Quand on écoute beaucoup de musique, on passeune grande partie de son temps à se concentrer sur le personnage principal. Entre le chant et ledit personnage, il est évident que ce derenier occupe la majeure partie de notre attention. Mais dans l’ombre se trouve le reste du groupe, qui se défoule sérieusement. Si de nombreux membres du groupe sont heureux de continuer à jouer en arrière-plan, certains sont si talentueux musicalement que ce serait un crime de les garder en arrière-plan. Entre ici Kyle Forester.

Depuis plus de 15 ans, Kyle Forester prête ses prouesses musicales à des groupes comme The Ladybug Transistor et Crystal Stilts. Avant son premier album, sorti en 2016, il était une force musicale reconnue pour son talent. Avec lui vient aujourd’hui son deuxième album Hearts In Gardens. Il s’agit d’un mélange de power pop et de soft rock, le tout dans une teinte inspirée des années 70. Il combine le piano, les synthés et, à l’occasion, une section de cuivres pour briser ses riffs de guitare.

« Know What You’re Doing » est un morceau bien arrangé qui ouvre l’album. Avec sa mélodie accrocheuse, il vous entraîne tout droit dans le disque. En tant que guitariste chevronné, il n’est pas surprenant que Forester ouvre le morceau avec une mélodie très longue à la six cordes, mais ce qui est vraiment surprenant, c’est la façon dont il l’aborde. Il superpose un synthé, pour accompagner la guitare bien enracinée avec un synthé dont le tintement soulève le morceau de ses racines et le fait flotter. Avec la voix de Forester qui se fond dans le morceau, cette chanson donne le ton parfait pour l’album.

L’artiste est un touche-à-tout en matière de musique et si beaucoup parlent de ses talents de compositeur et de guitariste, très peu évoquent sa voix.
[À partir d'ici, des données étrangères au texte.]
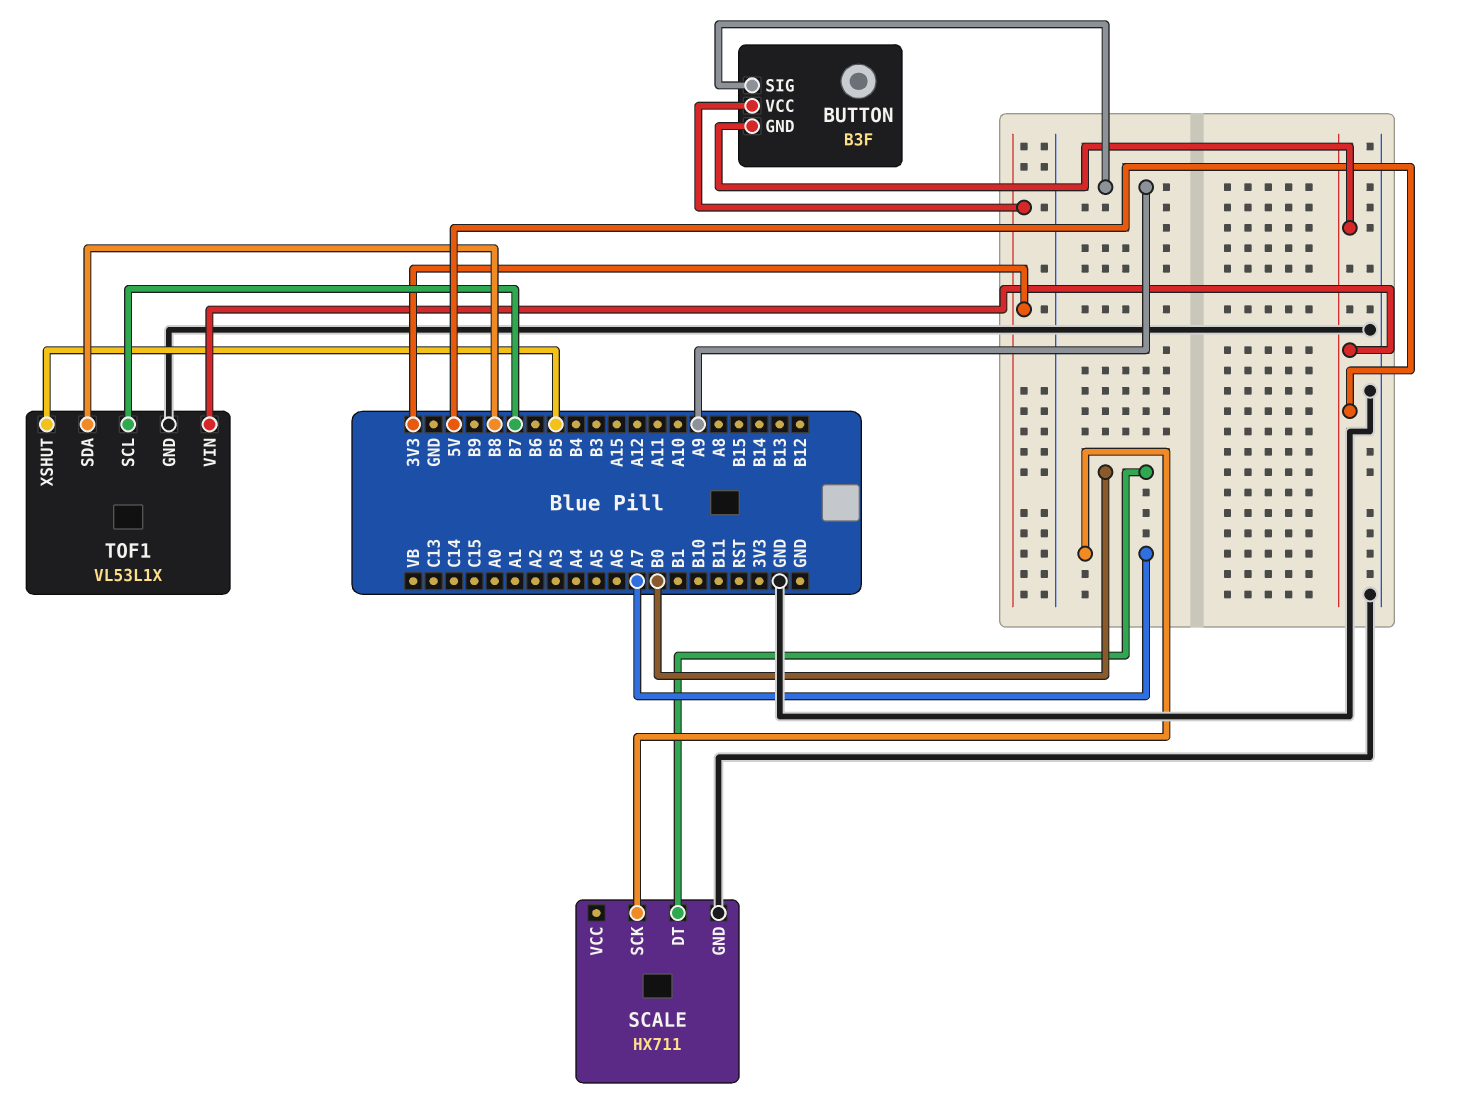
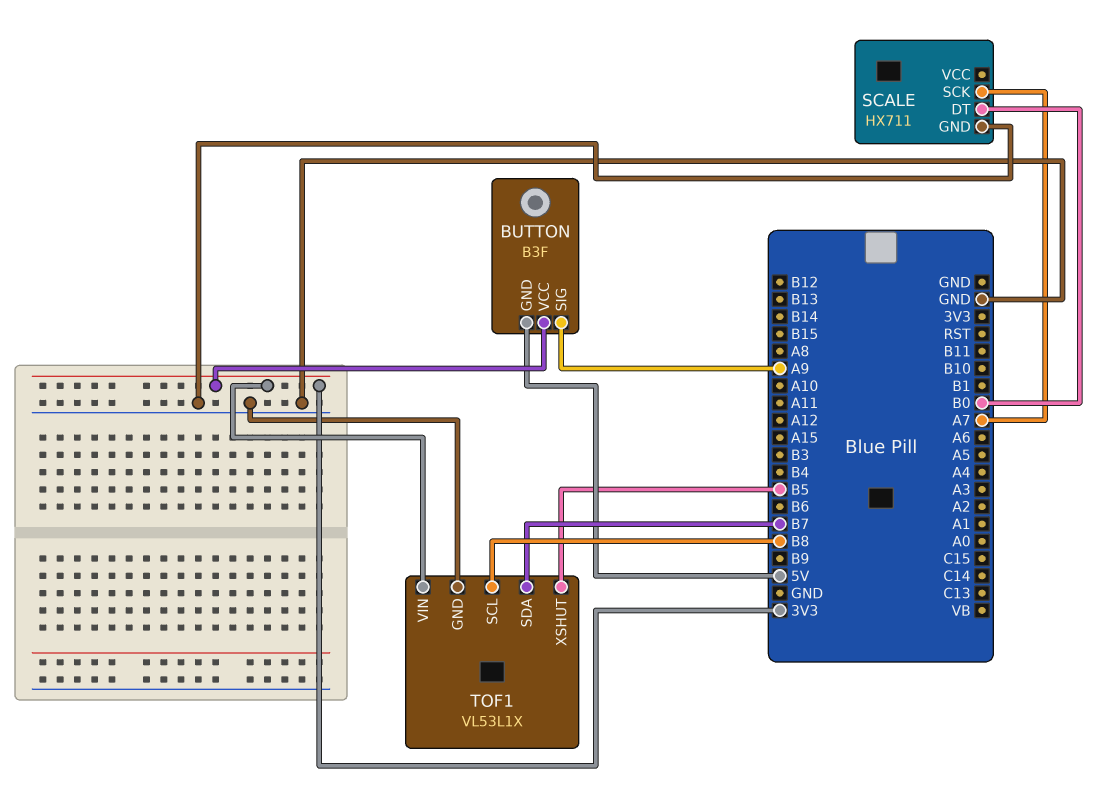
TOF1 pin SCL: B7 -> B8
TOF1 pin SDA: B8 -> B7
TOF1 pin VIN: 5V -> 3V3

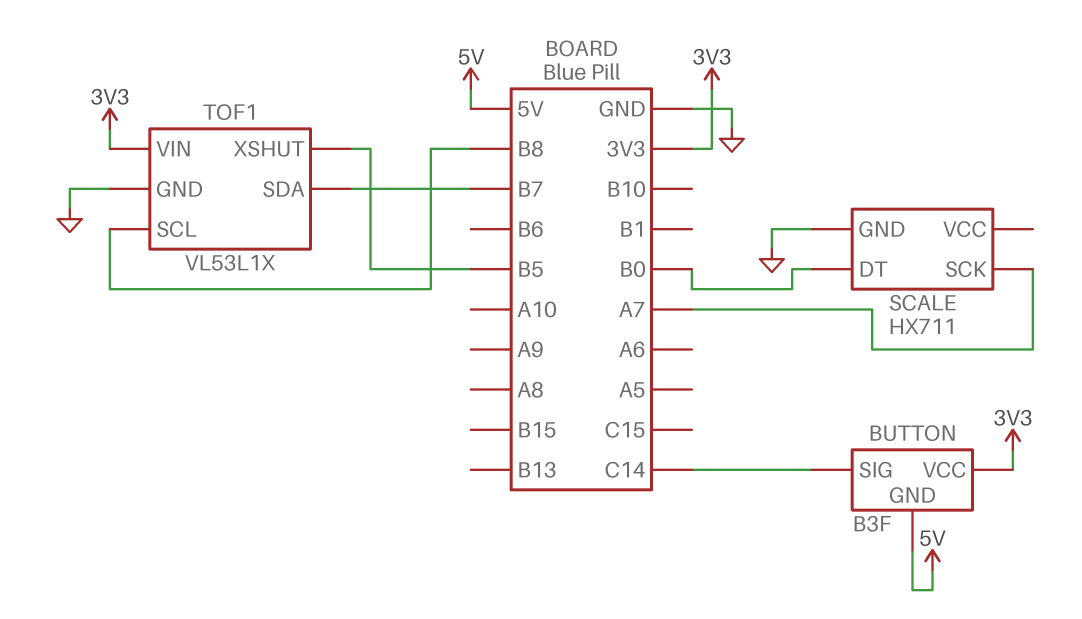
BUTTON pin SIG: A9 -> C14

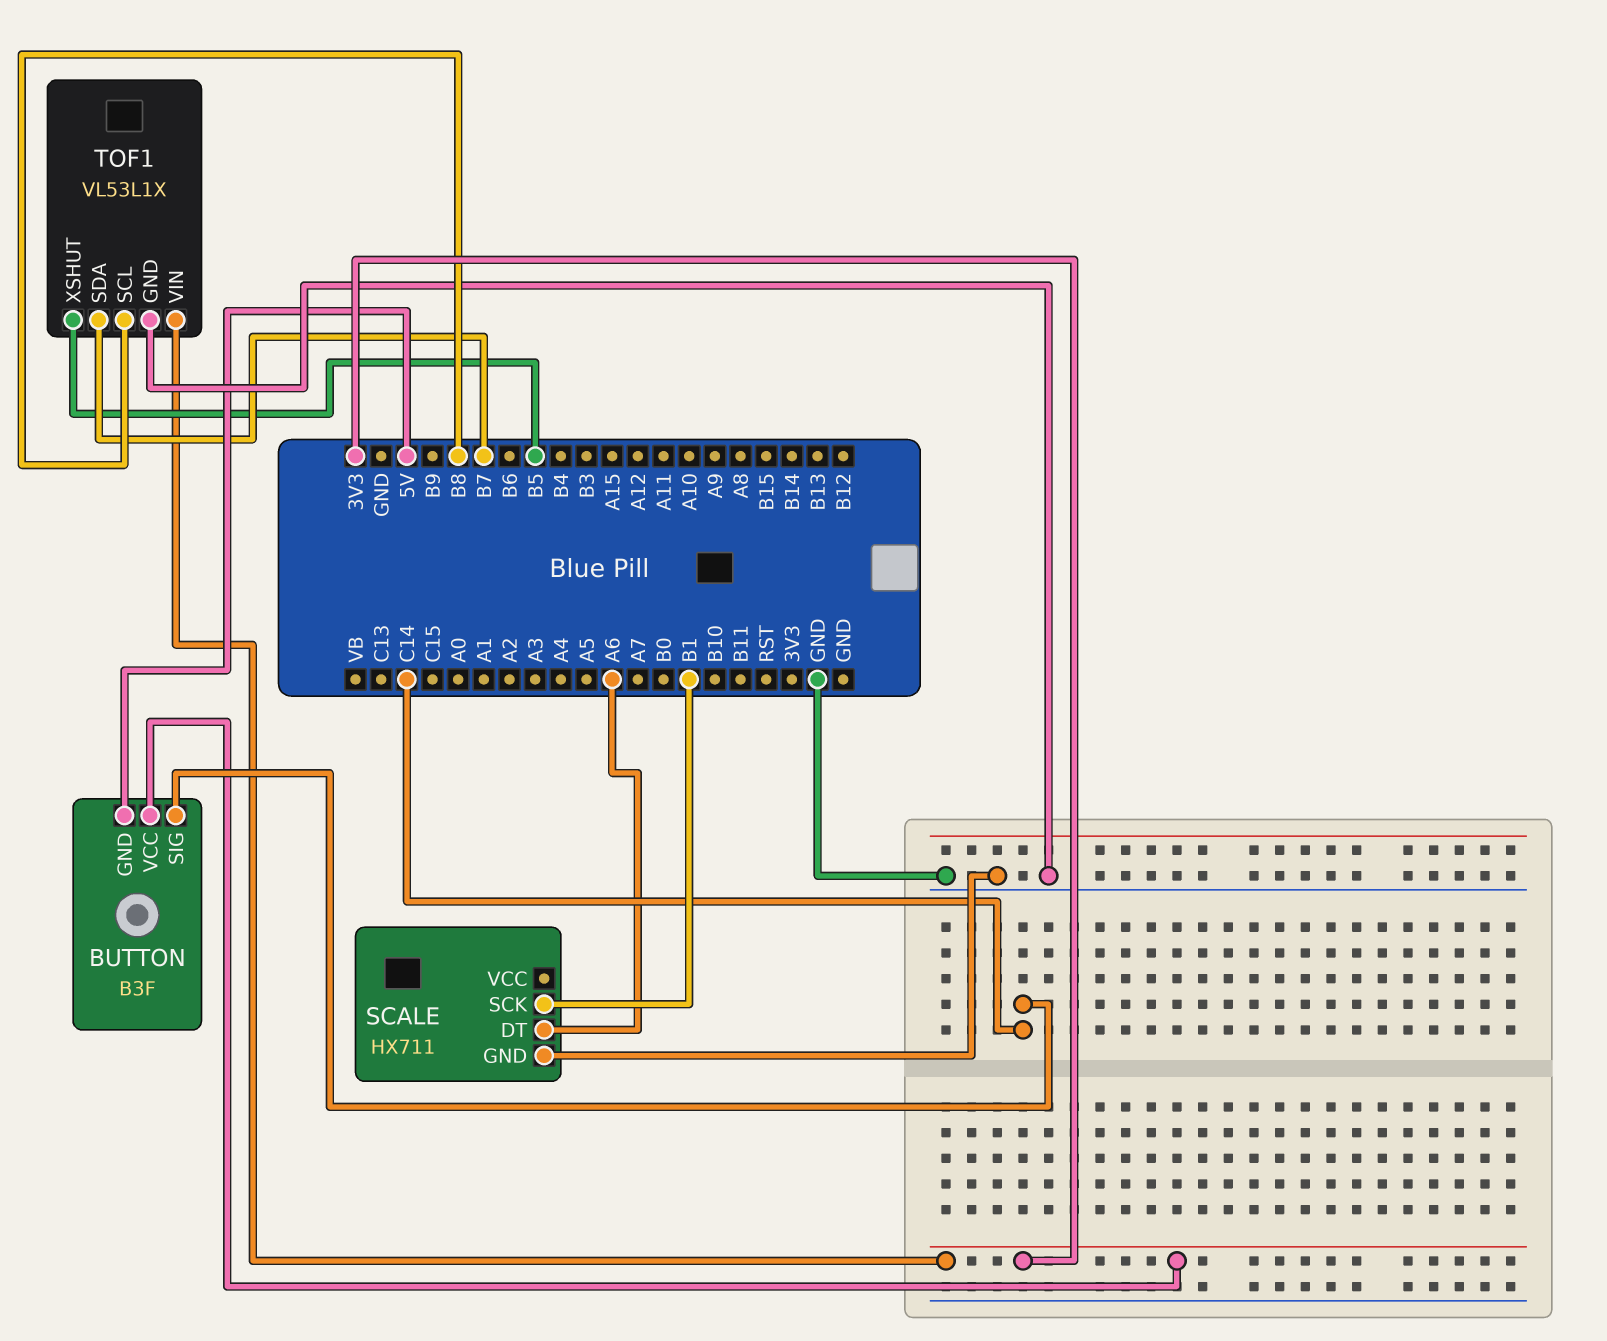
SCALE pin DT: B0 -> A6
SCALE pin SCK: A7 -> B1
À la première écoute, il est facile de ne la pas mentionner, mais Hearts In Gardens le voit l’utiliser de façon monotone à son avantage. Au lieu de prendre le devant de la scène, elle se fraye un chemin à travers la mélodie. « Lily » est un morceau simple, mais la voix de Forester se marie avec la guitare qui gratte et le simple rythme de la batterie et crée un morceau profondément ancré dans le folk-rock sans toute la dramaturgie vocale.

« Turn of the Century » placé au centre de l’album est un autre hommage au folk-rock. Les harmonies de Forester vous laissent un peu sur votre faim, maison ne s’y attardea pas longtemps d’autant qu’avec l’inclusion d’une subtile section de cuivres, il élargit l’horizon du folk-rock, guidant ses auditeurs vers un montagne musical qui ne peut que nous faire regarder de l’avant en matière de msique traditionnelle. Cela peut sembler un simple morceau, mais l’expérience musicale de Forester et le traitement du morceau en font l’un des meilleurs de l’album.

Les dix titres de cet opus témoignent de son expérience et de sa confiance. Il est également subtil et discret, ce qui est assez inhabituel pour un frontman. Mais dans le cas de Forester, cela joue en sa faveur. Hearts In Gardens est mesuré, bien rythmé et parfaitement placé dans le paysage folk-rock.